Maybe that’s why it pulled my students so powerfully, many of them have been damaged in the same ways but unknowingly hide shared secrets. As for Sapphire, the kids she knew and taught soaked her with their grief and it came gushing out; she was simply the channel. Again in that way she resembles the first slave narrators who wrote to give voice to those they loved but lost when they escaped to freedom. Like the slave narrators, the self stands in for the people.

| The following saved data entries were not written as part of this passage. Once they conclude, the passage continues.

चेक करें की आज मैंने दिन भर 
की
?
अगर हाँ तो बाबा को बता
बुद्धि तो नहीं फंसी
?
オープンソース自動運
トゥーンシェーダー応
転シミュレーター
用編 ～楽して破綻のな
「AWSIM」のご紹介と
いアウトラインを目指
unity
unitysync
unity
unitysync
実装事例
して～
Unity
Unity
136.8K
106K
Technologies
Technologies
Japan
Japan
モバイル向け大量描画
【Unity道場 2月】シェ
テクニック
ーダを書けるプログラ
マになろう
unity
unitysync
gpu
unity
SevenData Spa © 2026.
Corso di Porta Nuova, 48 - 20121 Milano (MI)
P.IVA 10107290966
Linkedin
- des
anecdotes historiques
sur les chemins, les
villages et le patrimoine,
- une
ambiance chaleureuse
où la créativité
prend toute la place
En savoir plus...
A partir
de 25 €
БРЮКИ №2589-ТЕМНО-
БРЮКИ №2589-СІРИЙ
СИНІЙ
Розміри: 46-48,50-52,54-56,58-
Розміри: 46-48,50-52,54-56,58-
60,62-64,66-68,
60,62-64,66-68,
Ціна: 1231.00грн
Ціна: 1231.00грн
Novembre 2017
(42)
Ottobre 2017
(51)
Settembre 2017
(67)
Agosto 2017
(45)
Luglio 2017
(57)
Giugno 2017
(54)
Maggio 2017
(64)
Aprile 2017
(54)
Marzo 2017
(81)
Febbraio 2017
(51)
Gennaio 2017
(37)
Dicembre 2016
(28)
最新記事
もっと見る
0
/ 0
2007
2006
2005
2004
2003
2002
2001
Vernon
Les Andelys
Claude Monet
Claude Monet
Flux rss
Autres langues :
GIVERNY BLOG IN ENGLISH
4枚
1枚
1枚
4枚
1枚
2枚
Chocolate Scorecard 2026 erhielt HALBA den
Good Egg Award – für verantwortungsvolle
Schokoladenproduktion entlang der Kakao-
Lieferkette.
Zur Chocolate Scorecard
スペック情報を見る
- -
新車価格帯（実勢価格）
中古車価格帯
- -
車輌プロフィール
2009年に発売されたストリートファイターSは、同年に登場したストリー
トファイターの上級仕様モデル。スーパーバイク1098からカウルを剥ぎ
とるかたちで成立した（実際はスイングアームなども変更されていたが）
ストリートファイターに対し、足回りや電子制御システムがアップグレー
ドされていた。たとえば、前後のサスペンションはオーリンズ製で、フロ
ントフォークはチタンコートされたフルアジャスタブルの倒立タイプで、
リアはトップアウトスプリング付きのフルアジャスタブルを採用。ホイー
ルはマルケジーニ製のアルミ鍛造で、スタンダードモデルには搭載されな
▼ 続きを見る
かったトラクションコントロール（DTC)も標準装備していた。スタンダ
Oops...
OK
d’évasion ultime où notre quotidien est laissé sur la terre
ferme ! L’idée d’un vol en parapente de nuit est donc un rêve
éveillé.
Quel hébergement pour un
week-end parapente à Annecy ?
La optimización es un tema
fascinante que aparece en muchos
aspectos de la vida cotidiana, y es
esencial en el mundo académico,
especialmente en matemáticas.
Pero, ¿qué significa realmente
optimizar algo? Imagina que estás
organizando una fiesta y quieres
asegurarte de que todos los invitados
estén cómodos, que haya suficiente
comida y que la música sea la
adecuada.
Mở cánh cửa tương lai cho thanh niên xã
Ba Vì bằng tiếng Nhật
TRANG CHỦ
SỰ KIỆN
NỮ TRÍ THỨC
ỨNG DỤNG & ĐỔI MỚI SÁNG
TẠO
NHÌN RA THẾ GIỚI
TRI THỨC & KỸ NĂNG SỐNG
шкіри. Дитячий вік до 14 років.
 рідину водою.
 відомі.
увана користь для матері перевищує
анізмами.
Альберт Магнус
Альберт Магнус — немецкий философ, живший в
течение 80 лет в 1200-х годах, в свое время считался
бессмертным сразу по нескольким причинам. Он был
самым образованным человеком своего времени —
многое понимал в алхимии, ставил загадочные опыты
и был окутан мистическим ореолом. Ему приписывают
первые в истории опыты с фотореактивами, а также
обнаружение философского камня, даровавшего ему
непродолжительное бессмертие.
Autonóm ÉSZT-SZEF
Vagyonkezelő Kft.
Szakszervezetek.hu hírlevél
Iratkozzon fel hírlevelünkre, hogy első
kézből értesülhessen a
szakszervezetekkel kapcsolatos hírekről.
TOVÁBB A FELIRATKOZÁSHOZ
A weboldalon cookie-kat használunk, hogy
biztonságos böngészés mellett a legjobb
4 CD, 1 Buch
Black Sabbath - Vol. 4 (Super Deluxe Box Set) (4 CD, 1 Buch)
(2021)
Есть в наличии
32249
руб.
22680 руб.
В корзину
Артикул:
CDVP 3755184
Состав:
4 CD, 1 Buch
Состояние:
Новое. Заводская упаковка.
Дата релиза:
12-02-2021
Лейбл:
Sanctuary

Yet unlike many real thrown-away kids, the character Precious survives. It’s one girl’s story and critics accused Sapphire of ignoring the system. Yet everyday people don’t see the “system” they see each other and if you want to show the “system” you have to show its scars on the body. When critics accuse her of using black damage imagery that gives whites the pleasure of voyeurism, of displacing anxiety we should turn the dialectical wheel. Should victims of systemic oppression not show symptoms of it? Is black on black crime not one of them? Is it not true that the powerless often attack those weaker than they? Why can’t we say that this happens with us to? Men attack women. Mothers attack children. Memories attack the present. How can we heal if we can’t see how we hurt each other?

Precious works because people identify with her. My students followed her as if watching their own shadow. I saw that shadow two days lager, when I took my mom to dinner for her birthday. We drank until a warm glow loosened our faces. Her voice flashed like a light inside scenes of her youth. I saw her picking her hair into an Afro, mud-dancing at Woodstock, acting off-Broadway and then I saw her run from home, Grandma saying “I tried to abort you” and Grandpa saying “I’m not wasting money on you to go to college. You’re just going to get pregnant.” She stopped and shook her head to get their voices out of her mind. I rubbed her back and realized as parents get older they drop their secrets into our hands.

As she caught her breath, I remembered a scene from the movie where the mother stood on the stairs and blasted Precious with insults, “You’re a dummy. Don’t nobody want you. I should’ve aborted you.” I looked at my mother and thought of her as a child hearing those same words from her parents and how she carried those voices inside her long after they died. I looked at her and realized before I was born, she was a young girl who someone may have heard in the next building screaming for help.